▶ [WRITTEN INSTRUCTION] Print the entries below word for word, from the first line up to and including the line that contains "title Analog and".

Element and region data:
= = =

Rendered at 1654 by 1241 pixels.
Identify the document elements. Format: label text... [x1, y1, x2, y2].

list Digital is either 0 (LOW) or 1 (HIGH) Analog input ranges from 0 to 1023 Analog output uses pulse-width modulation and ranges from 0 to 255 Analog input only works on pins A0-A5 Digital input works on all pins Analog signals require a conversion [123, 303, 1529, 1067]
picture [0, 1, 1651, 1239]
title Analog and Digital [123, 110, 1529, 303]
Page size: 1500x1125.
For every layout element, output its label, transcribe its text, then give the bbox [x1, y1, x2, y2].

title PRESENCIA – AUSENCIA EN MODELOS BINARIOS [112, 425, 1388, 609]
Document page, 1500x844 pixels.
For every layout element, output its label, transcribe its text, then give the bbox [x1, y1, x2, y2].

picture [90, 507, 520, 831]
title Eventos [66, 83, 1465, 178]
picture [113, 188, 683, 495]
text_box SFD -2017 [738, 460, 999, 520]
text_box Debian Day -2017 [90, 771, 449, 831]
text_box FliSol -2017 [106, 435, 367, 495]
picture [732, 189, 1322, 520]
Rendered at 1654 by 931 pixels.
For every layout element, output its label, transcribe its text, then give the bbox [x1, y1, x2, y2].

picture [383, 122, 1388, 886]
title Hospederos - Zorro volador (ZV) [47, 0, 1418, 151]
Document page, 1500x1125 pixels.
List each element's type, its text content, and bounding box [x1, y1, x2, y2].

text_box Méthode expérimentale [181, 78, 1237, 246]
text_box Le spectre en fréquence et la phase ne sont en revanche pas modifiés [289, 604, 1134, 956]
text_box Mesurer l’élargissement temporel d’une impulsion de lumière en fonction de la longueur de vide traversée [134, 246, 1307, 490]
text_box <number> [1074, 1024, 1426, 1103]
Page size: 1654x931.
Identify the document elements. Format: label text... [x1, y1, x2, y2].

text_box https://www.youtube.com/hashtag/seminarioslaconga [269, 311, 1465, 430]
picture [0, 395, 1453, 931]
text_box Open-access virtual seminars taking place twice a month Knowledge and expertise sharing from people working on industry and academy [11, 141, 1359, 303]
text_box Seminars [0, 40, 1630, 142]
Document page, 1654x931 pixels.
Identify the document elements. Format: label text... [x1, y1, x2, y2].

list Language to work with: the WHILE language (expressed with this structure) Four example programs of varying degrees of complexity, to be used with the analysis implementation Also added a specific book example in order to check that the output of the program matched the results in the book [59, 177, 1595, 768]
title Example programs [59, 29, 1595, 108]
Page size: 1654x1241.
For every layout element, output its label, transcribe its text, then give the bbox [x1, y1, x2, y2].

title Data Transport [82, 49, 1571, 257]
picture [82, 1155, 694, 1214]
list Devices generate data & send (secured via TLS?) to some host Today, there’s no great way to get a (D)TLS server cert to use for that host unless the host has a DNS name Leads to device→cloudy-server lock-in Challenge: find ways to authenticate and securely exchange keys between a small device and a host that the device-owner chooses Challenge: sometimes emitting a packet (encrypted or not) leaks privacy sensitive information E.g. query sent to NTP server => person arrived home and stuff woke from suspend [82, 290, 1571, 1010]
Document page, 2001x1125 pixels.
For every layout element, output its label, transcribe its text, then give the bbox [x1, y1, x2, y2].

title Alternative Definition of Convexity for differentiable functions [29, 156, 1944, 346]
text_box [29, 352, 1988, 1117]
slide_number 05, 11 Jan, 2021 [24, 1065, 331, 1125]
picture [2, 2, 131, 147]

= = =

▶ [RESPONSE BELOW]
Rendered at 1654 by 1241 pixels.
Identify the document elements. Format: label text... [x1, y1, x2, y2].

list Digital is either 0 (LOW) or 1 (HIGH) Analog input ranges from 0 to 1023 Analog output uses pulse-width modulation and ranges from 0 to 255 Analog input only works on pins A0-A5 Digital input works on all pins Analog signals require a conversion [123, 303, 1529, 1067]
picture [0, 1, 1651, 1239]
title Analog and Digital [123, 110, 1529, 303]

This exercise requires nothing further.